**WHAT TO DO**:
Copy the items starting at the line "order: Brassicales" and ending at the last line of the items, changing "scientific name" to "species name" and keeping everything else the same.

══════════

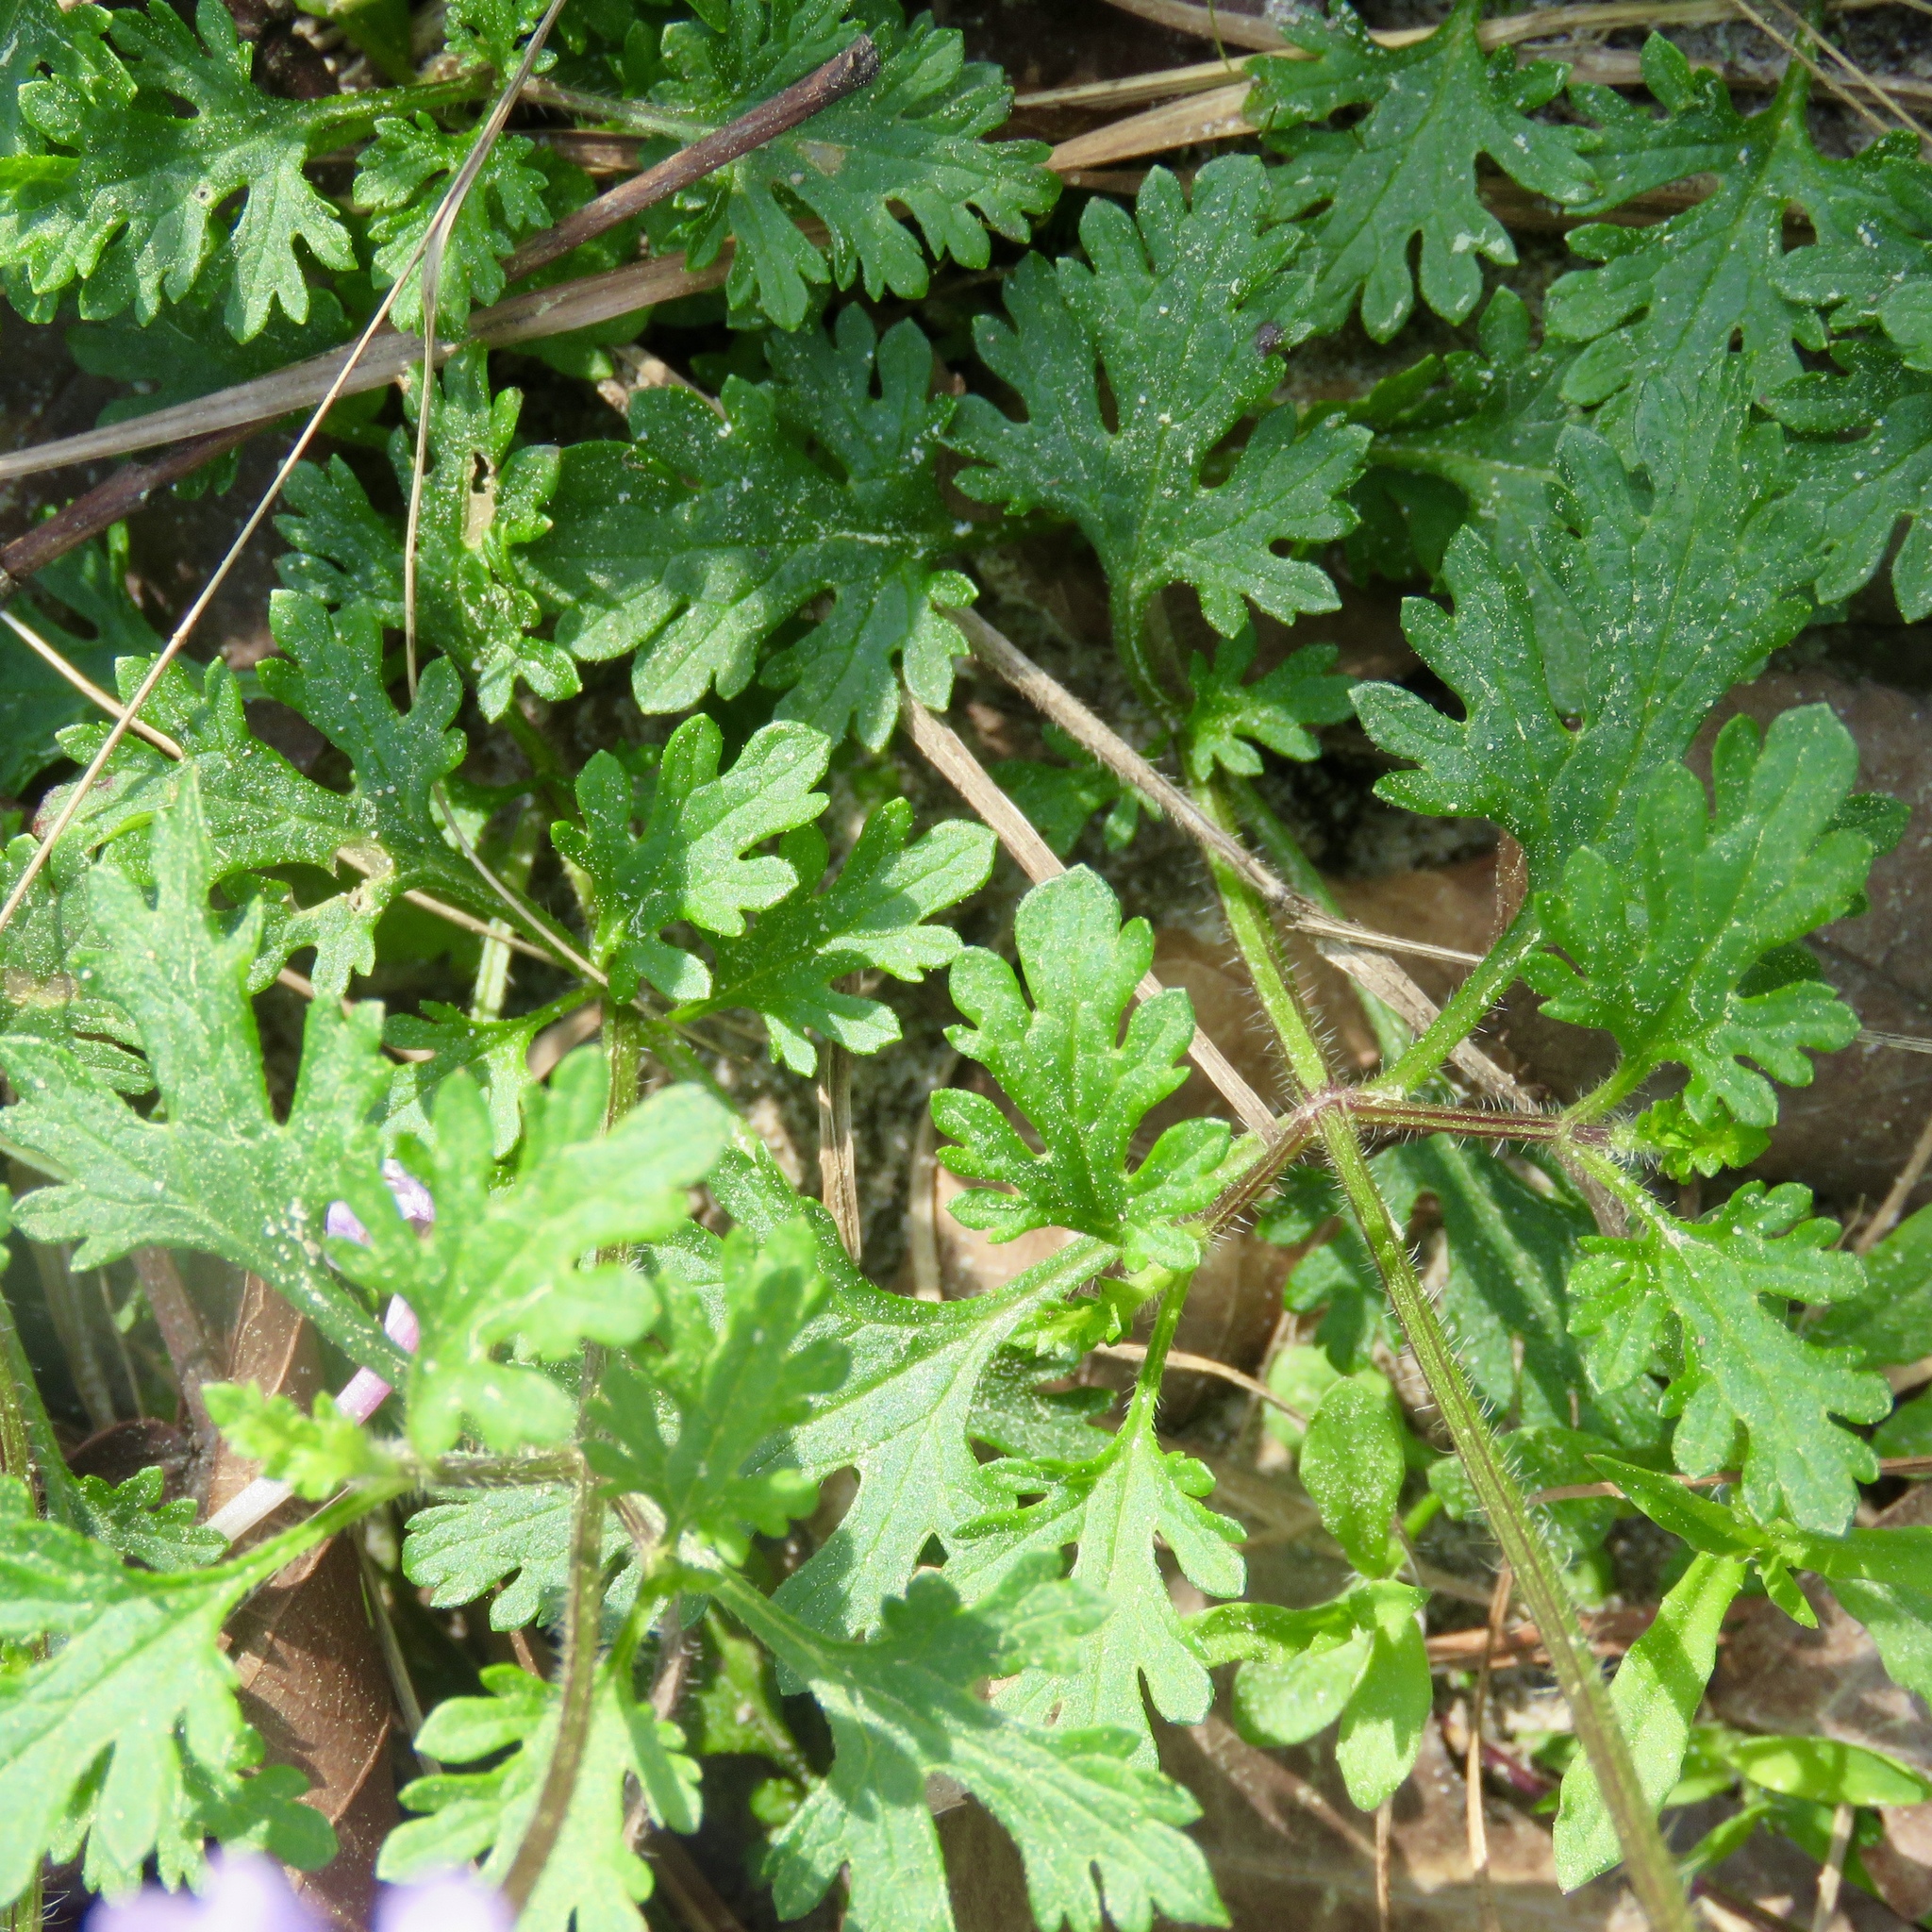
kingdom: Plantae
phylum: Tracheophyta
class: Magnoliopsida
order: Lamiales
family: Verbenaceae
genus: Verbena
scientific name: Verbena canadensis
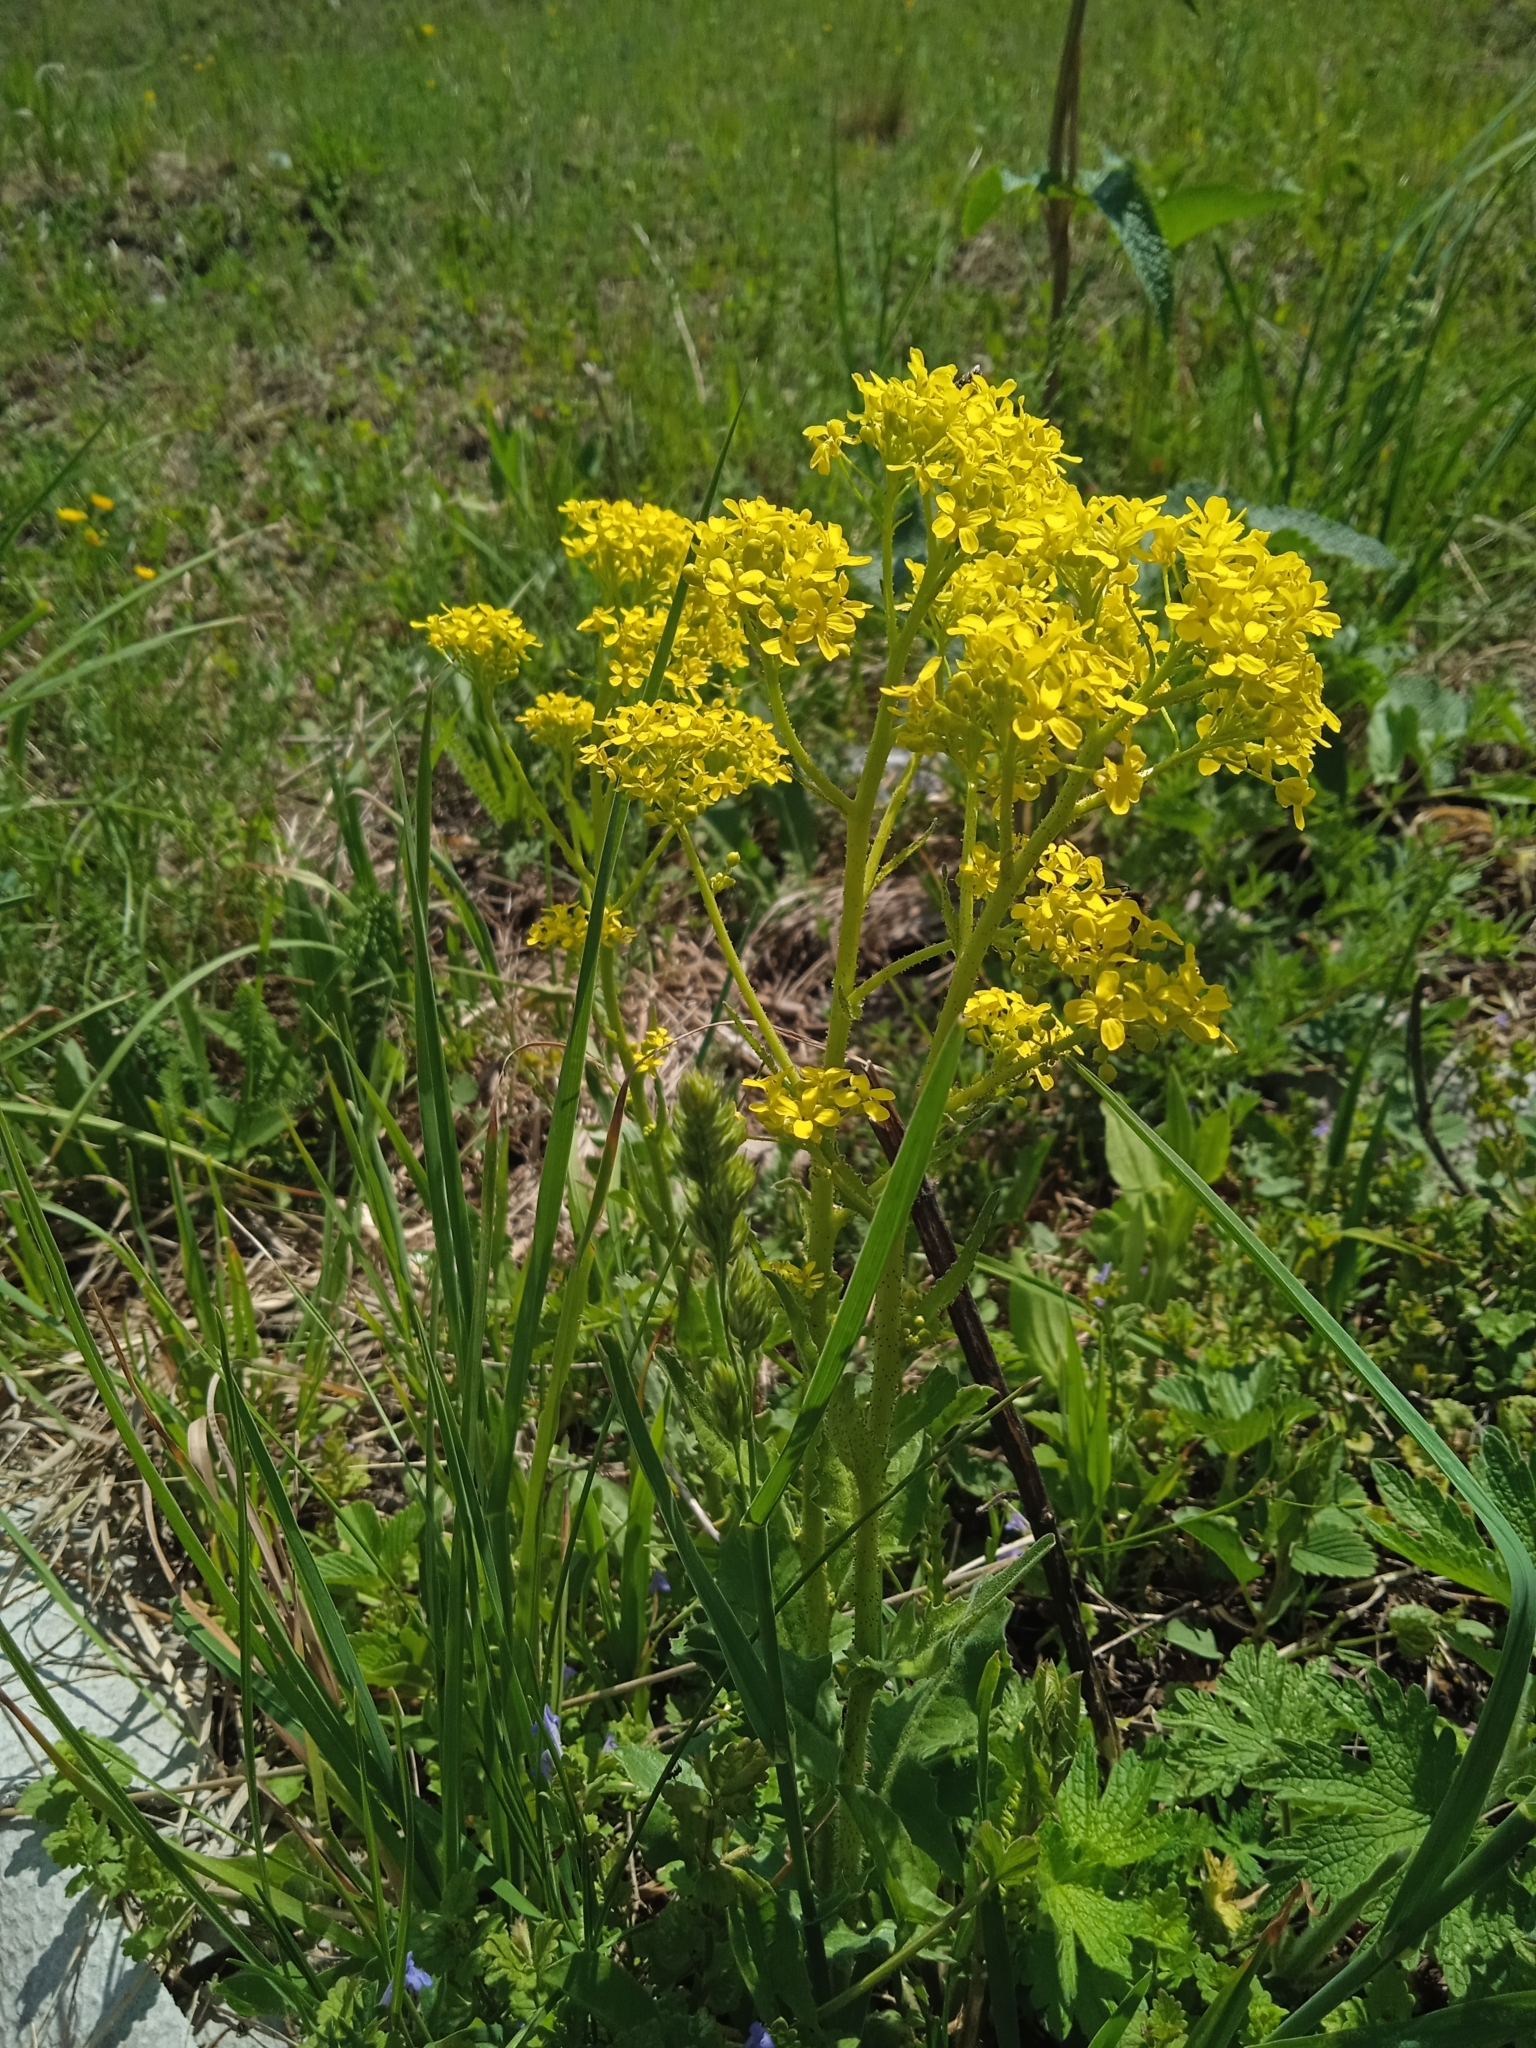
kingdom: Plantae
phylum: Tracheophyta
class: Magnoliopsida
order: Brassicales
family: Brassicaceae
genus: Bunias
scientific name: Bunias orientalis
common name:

══════════

**FULL SOLUTION**:
order: Brassicales
family: Brassicaceae
genus: Bunias
species name: Bunias orientalis
common name:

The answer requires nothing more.